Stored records
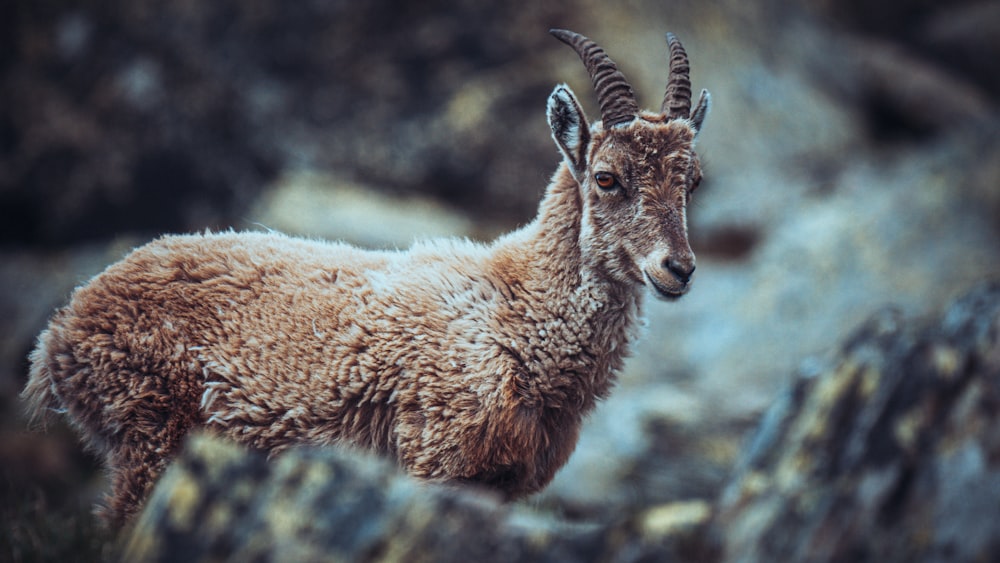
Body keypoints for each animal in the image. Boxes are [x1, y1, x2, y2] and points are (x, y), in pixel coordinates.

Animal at [23, 28, 712, 528]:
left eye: (693, 180)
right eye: (607, 177)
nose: (677, 269)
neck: (516, 315)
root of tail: (59, 334)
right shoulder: (435, 461)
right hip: (149, 430)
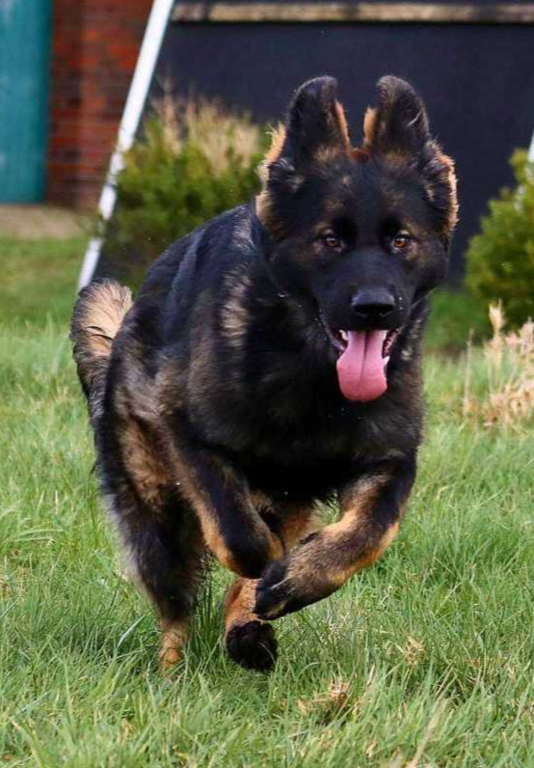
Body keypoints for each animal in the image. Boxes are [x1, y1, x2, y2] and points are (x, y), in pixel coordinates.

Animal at [71, 75, 457, 672]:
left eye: (401, 240)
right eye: (330, 240)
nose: (375, 308)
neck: (314, 378)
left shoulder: (390, 460)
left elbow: (369, 532)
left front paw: (299, 580)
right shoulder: (192, 438)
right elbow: (240, 535)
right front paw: (269, 569)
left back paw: (248, 631)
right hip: (155, 507)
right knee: (175, 604)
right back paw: (174, 671)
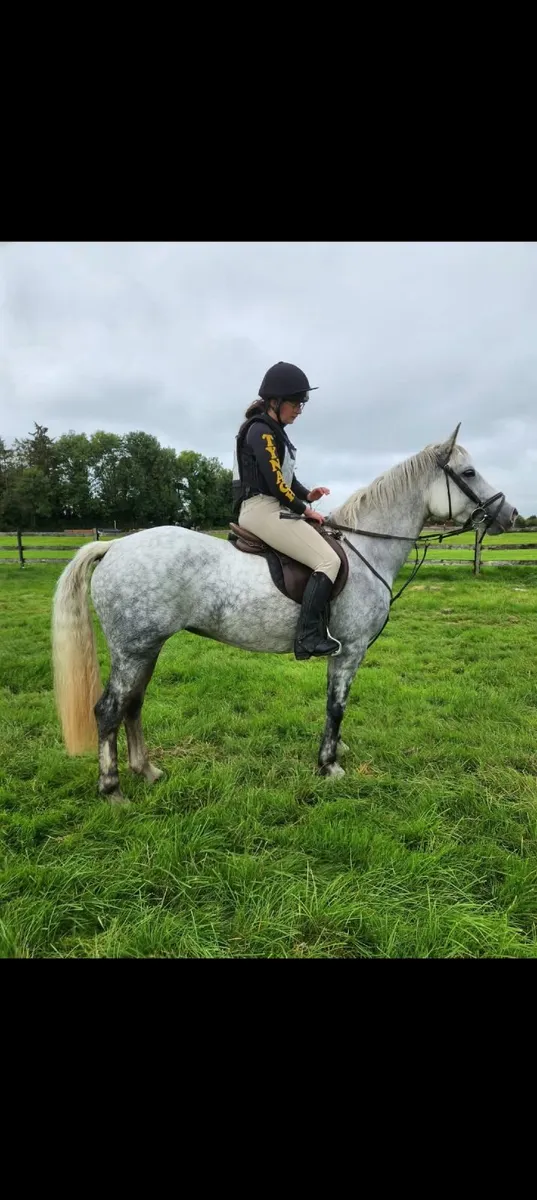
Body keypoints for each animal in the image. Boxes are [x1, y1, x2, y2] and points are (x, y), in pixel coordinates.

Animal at [51, 424, 517, 802]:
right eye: (469, 473)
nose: (510, 514)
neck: (366, 548)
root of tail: (114, 545)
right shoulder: (349, 650)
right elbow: (337, 705)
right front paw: (329, 765)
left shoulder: (344, 652)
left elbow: (334, 704)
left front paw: (335, 751)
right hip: (134, 650)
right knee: (109, 710)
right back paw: (112, 790)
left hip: (147, 648)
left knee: (132, 704)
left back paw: (146, 770)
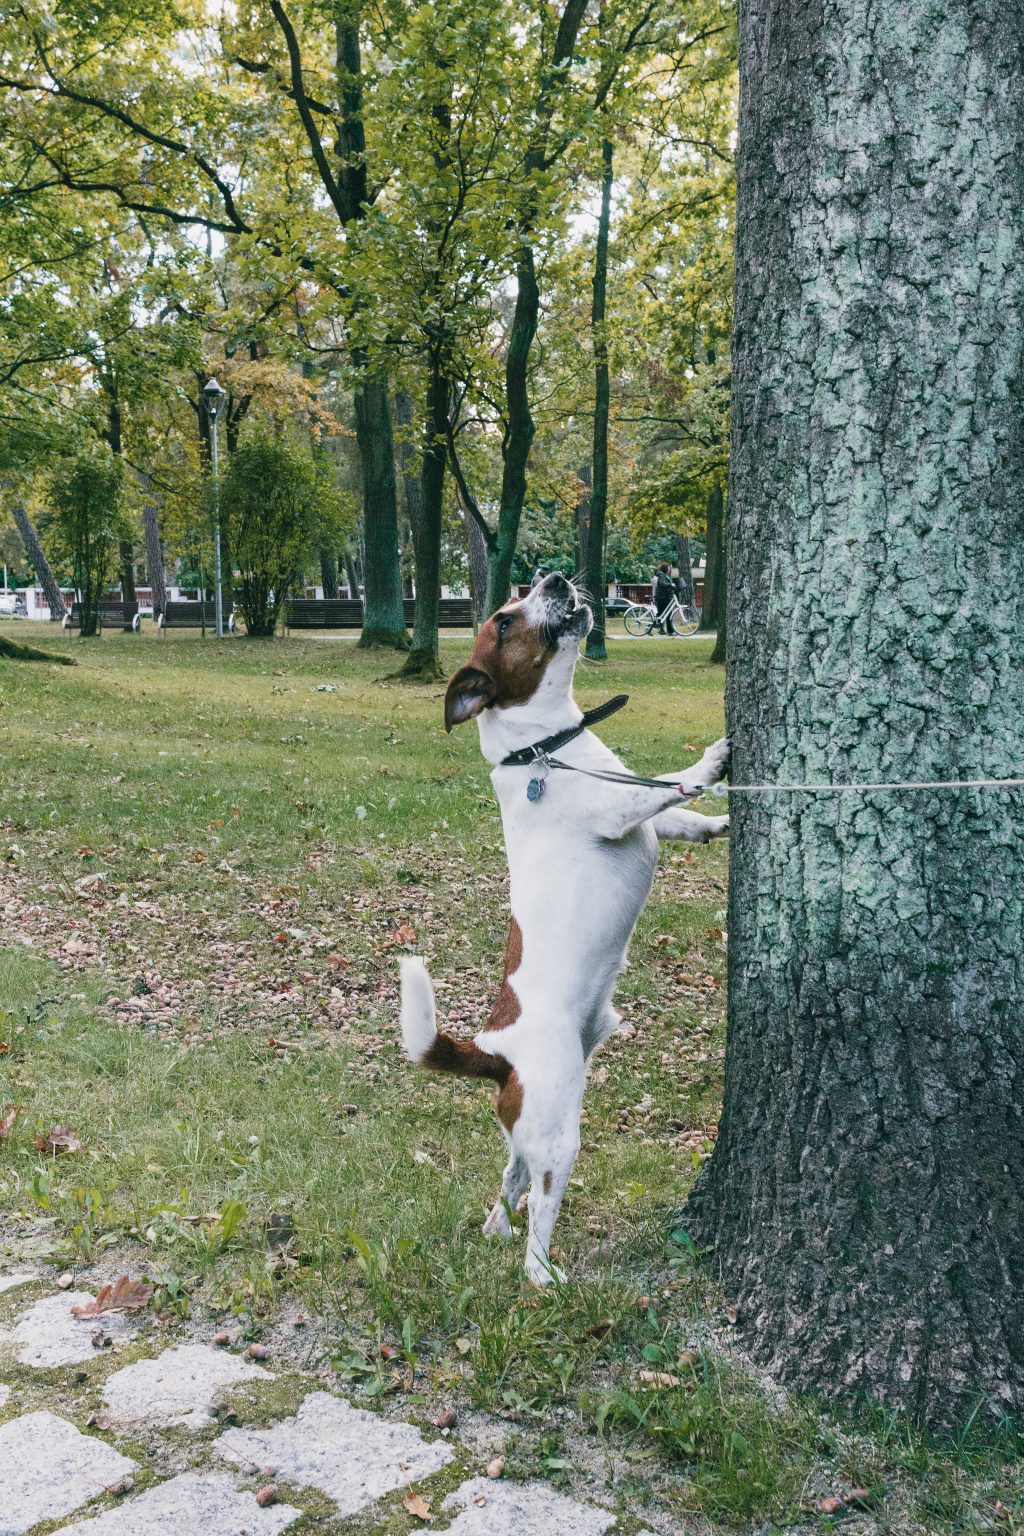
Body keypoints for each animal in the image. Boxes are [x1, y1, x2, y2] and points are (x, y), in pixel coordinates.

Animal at [399, 577, 727, 1284]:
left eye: (522, 594)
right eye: (503, 620)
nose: (554, 578)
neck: (543, 753)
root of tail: (495, 1054)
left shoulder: (646, 821)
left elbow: (682, 817)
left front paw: (718, 824)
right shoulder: (618, 808)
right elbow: (671, 784)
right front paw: (715, 761)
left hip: (530, 1138)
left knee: (508, 1182)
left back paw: (495, 1229)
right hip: (560, 1136)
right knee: (538, 1222)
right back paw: (544, 1277)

**What you will do:** Starting at the line containing "left eye: (693, 180)" and stopping at the line containing "left back paw: (248, 631)", output every line above exactly, both ends included, with pictures omitted.

**Answer to this problem:**
left eye: (693, 180)
right eye: (607, 177)
nose: (677, 269)
neck: (516, 315)
root of tail: (59, 334)
right shoulder: (435, 461)
right hip: (149, 430)
Body keypoints for each animal in the image. Boxes are [x1, y1, x2, y2] and points are (x, y), in pixel coordinates.

Animal at [71, 75, 457, 672]:
left eye: (401, 240)
right eye: (330, 240)
nose: (375, 308)
neck: (314, 378)
left shoulder: (390, 460)
left elbow: (369, 532)
left front paw: (299, 580)
right shoulder: (192, 438)
right elbow: (240, 535)
right front paw: (269, 569)
left back paw: (248, 631)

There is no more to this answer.